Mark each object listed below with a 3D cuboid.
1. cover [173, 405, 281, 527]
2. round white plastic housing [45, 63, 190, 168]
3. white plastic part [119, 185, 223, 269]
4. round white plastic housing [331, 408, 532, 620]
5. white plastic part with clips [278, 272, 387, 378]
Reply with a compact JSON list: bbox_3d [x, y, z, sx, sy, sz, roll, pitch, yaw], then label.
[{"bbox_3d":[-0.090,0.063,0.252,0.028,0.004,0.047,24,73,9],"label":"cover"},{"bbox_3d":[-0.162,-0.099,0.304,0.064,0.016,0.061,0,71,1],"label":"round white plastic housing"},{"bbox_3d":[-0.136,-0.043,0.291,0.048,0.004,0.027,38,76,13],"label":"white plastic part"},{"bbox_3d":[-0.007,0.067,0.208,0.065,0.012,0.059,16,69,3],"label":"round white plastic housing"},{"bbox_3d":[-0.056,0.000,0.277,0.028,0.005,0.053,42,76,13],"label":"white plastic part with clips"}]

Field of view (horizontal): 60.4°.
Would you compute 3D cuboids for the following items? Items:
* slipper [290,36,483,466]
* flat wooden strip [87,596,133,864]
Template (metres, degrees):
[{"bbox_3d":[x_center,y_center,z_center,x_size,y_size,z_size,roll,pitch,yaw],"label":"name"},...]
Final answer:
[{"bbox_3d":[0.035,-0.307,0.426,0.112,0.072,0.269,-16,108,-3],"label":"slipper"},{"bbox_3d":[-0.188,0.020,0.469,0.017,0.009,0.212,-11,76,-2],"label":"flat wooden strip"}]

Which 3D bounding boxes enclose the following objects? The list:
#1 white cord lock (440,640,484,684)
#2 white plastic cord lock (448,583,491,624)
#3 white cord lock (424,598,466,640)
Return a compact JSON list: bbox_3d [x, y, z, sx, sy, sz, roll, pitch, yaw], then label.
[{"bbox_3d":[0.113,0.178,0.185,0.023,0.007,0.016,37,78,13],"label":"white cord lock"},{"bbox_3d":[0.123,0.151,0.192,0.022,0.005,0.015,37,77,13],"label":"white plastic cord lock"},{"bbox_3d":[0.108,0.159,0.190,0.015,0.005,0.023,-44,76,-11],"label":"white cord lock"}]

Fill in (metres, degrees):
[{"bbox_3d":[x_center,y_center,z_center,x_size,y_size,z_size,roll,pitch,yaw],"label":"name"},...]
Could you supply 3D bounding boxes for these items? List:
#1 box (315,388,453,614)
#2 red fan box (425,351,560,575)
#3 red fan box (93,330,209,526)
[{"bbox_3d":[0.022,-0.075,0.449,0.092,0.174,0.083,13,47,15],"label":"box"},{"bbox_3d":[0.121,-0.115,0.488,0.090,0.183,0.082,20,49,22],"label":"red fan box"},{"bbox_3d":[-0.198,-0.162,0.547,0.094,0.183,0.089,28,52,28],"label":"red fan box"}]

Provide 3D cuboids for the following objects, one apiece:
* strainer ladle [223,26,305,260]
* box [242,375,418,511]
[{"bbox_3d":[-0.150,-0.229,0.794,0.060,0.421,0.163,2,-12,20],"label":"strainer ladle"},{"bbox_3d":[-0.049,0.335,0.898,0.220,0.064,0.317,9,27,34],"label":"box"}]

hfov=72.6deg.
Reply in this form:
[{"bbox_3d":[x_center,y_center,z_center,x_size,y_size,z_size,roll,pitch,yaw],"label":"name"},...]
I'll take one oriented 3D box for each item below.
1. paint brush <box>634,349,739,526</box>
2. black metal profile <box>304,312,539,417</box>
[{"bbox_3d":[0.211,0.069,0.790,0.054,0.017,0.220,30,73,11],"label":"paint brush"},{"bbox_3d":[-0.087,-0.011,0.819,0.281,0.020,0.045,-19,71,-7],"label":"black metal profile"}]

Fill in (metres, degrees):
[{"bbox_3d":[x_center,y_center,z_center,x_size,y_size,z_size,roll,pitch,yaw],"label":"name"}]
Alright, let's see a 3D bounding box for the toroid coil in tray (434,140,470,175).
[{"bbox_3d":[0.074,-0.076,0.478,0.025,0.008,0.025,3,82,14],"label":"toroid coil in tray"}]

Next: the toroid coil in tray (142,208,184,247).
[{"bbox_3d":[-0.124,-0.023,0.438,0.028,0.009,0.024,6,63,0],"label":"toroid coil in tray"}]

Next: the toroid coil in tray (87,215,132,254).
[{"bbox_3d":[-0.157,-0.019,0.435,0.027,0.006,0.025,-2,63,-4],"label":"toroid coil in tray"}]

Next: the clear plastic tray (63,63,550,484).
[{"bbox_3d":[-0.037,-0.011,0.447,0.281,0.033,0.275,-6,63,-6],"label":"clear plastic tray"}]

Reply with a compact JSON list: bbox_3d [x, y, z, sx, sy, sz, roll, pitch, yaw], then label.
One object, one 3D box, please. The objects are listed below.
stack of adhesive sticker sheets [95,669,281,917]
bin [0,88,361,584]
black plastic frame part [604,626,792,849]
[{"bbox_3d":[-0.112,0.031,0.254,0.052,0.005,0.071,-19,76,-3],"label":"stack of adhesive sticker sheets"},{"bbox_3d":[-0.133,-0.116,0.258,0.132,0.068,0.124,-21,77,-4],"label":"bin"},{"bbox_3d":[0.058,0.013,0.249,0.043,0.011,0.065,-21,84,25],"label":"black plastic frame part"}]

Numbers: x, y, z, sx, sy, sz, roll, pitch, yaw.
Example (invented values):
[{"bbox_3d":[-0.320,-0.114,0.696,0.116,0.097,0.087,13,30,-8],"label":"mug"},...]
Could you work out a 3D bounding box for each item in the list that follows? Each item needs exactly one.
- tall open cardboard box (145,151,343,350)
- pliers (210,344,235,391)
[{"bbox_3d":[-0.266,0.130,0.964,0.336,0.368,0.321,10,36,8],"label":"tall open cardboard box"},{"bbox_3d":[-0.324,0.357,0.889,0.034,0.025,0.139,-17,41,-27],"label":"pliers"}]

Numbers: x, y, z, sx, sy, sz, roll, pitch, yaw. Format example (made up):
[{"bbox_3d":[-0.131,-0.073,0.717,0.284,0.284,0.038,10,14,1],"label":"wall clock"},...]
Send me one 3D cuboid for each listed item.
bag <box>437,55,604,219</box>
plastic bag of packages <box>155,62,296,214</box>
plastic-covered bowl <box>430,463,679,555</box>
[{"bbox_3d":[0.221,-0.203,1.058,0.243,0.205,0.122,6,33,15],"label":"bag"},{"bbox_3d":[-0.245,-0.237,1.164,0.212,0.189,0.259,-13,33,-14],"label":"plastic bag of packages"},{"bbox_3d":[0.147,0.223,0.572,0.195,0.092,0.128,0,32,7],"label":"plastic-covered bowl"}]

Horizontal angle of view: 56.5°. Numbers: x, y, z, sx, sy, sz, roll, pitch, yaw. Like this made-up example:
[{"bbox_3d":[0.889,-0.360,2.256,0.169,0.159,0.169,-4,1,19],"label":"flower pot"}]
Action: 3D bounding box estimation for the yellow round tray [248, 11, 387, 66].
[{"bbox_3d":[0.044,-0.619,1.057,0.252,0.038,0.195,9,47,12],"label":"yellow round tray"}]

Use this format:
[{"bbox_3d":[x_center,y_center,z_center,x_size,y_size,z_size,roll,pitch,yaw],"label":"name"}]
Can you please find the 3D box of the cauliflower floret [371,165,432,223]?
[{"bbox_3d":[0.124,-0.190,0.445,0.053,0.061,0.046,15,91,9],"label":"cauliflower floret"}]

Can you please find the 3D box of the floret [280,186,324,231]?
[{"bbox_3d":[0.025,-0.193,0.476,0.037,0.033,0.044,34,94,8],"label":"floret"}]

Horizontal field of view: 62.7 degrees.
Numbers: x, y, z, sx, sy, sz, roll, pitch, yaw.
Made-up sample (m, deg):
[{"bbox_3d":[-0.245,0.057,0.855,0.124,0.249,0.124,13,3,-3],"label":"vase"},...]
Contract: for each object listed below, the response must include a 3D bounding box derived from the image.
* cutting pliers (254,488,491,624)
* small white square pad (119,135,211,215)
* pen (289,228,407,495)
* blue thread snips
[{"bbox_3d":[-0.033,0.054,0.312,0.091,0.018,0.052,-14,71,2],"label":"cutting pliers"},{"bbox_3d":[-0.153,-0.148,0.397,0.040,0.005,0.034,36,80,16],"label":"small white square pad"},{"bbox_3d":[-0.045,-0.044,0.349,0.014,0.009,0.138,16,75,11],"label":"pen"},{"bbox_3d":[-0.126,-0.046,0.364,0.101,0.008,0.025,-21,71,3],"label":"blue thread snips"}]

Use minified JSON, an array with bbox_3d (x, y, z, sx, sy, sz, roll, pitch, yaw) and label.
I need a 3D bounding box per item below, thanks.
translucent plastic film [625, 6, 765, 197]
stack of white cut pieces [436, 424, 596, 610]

- **What the exercise asks**
Your answer must consist solely of the lines from the one containing "Contract: for each" through the last line of the entries, reproduced exactly.

- **Answer**
Contract: for each object listed below, the response must include a 3D bounding box derived from the image.
* cutting pliers (254,488,491,624)
* small white square pad (119,135,211,215)
* pen (289,228,407,495)
* blue thread snips
[{"bbox_3d":[-0.033,0.054,0.312,0.091,0.018,0.052,-14,71,2],"label":"cutting pliers"},{"bbox_3d":[-0.153,-0.148,0.397,0.040,0.005,0.034,36,80,16],"label":"small white square pad"},{"bbox_3d":[-0.045,-0.044,0.349,0.014,0.009,0.138,16,75,11],"label":"pen"},{"bbox_3d":[-0.126,-0.046,0.364,0.101,0.008,0.025,-21,71,3],"label":"blue thread snips"}]

Use minified JSON, an array with bbox_3d (x, y, z, sx, sy, sz, roll, pitch, yaw) and label.
I need a 3D bounding box per item below, thanks.
translucent plastic film [625, 6, 765, 197]
stack of white cut pieces [436, 424, 596, 610]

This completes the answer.